Time for a career u-turn?

A photo of a u-turn sign
Hopefully your career u-turn will start during an amazing sunset...
"I knew I had to give it a try, even if that did mean retraining and giving up a good salary"
  • | by Rachel England

The phrase 'new year, new you' usually applies to healthy eating and more visits to the gym, but some take the promise of a new start more seriously than others.

While most of us shake off the new year gloom after they've dealt with their inbox, others are putting another 'to-do' on their resolutions list: find a new career.

According to findings by a number of organisations, including the Office for National Statistics and The Happiness at Work Index, as many as 22% of the population are unhappy in their jobs, and while for some that dissatisfaction could be eased with a workplace MOT – asking for a pay rise, getting that promotion, taking on more challenging projects – for others their frustrations can only be assuaged by a complete career u-turn.

"I'd tried everything to make myself feel better about my job," says former lawyer Sarah Pearce, 36, from London. "I took on work outside my comfort zone, I negotiated flexible working, I even moved to a different side of the office, but ultimately I found that the job – the whole industry – wasn't for me."

Sarah now works in a sports centre, teaching children's activity classes. "Making the move was terrifying," she says. "I was very well established in my previous job – law was all I'd ever done – and I wasn't particularly qualified for the job I have now.
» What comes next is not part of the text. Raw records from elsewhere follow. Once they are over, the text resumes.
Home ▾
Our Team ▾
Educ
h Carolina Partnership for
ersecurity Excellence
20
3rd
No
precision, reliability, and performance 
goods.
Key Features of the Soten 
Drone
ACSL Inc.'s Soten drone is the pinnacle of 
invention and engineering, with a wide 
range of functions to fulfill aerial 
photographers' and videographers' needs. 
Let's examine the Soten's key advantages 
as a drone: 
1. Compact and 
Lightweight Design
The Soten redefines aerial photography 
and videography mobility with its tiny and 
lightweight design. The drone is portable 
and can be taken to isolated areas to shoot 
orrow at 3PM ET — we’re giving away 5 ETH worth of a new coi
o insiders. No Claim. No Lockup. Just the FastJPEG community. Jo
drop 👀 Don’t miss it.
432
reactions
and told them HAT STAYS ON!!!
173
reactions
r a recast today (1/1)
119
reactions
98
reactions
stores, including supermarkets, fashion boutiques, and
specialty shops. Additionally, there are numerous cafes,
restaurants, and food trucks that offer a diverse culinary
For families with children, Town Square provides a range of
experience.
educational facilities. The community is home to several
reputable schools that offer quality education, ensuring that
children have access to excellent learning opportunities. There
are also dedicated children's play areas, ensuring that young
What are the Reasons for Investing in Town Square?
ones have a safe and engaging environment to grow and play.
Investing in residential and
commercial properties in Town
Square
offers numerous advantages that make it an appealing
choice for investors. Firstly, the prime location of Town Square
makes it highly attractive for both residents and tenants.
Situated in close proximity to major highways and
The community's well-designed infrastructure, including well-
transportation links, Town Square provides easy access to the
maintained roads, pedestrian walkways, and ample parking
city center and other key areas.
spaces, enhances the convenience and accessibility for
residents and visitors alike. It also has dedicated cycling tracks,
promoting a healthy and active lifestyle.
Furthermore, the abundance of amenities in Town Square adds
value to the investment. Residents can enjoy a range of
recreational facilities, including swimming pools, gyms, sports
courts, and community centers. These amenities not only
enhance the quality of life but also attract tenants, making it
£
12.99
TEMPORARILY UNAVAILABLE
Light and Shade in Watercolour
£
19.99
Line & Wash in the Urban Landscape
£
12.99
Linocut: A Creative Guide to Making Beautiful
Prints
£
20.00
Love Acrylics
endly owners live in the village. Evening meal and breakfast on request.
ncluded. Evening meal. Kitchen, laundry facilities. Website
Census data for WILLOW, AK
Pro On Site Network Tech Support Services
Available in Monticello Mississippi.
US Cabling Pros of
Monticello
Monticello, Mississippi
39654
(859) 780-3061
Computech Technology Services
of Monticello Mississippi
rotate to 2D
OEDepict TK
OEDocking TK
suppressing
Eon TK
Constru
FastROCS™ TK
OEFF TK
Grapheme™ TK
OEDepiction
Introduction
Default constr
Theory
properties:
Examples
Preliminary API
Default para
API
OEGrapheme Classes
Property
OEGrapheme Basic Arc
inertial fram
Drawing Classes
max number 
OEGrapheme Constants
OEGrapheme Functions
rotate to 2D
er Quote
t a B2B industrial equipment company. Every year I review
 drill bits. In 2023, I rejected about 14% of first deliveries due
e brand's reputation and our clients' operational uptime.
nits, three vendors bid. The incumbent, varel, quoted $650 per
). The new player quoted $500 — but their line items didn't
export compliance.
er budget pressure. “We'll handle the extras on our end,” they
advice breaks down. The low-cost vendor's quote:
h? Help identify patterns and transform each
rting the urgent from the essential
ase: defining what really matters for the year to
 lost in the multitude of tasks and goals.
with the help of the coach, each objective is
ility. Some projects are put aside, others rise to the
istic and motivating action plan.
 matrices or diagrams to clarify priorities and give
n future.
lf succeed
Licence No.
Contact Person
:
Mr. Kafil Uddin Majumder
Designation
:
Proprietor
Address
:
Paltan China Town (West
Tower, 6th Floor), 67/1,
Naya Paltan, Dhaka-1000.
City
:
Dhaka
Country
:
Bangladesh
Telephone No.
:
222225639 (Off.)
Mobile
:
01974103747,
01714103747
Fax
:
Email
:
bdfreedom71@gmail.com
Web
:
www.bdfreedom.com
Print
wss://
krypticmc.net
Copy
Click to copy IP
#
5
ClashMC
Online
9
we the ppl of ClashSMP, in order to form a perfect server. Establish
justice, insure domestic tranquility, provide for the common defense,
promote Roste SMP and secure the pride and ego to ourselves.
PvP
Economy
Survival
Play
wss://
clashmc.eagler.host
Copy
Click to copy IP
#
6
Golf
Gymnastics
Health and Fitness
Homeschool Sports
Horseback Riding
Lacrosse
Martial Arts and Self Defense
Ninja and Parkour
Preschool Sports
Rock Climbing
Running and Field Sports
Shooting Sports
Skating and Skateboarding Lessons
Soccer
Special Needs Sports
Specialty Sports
But sport is my true passion, so I knew I had to give it a try, even if that did mean retraining and giving up a good salary."

She adds: "I deliberated about it for months, but once I finally made the decision and started telling everyone, I was surprised by how many people said they'd love to change their careers, too."

So what's stopping them? "Fear," says John Lees, author of How to Get a Job You Love. "People are afraid of the unknown, and of change. So a lot of people will spend a long time thinking about changing career without doing anything about it, and then look back and wish they'd taken action years ago, because if they had by now things might be different."

But, he warns, all too often the alternative response is to jump head first into a career change without doing the proper preparation, which can be just as damaging. "If you're going into a new market, you have to be market-ready. Assuming your skills are transferable and someone will just give you a chance is a pretty high-risk option. Before you start actively pursuing other jobs you need to do thorough research to make sure you truly understand the sector you want – or think you want – to be in."

Get ready to jump

Stuart Taylor, 31, from Bromley, left his job as a big six energy analyst to pursue a career in illustration. He says that doing as much preparation as possible is key to making a successful switch. 

"Get as much of a run up as you can before jumping ship. Learn as much as possible about what you're getting yourself into while continuing to work in the career you're planning to leave. Get training, shadowing work and experience beforehand if you can, and speak to people in those careers – preferably people not too far from the level of career you'll be entering at."

Jenny Scott, from volunteering charity Join In, suggests considering voluntary work. This looks good on any CV, she says, but it's also "a great way of obtaining new skills for a career change without leaving employment, and a good way to use your existing skills and apply them to a different sector for experience."

But preparation can only go so far. The real stumbling block for those making a career change is getting a foot in the door.

"Employers might be wary of hiring someone that hasn't been working in the industry so give examples of how quickly you learn and pick up new skills," says Sid Barnes, managing director of recruitment firm Cordant Professional Staffing. "If you've worked across various teams or departments in your existing role on various projects, then share this and the success you've achieved as it shows how flexible and adaptable you are. And consider how you could apply your existing strengthens and skills in a different way to bring something new to the role you are applying for."

The long view

Switching careers is a challenge, but it's not impossible, says Sarah. "You do have to work harder to prove yourself, and there are downsides. I'm poorer, for a start, and my family wasn't thrilled when I told them what I was doing. But I'm light years happier. It's not easy to change your career – but in the long run it's a lot easier than spending the rest of your working life being unhappy."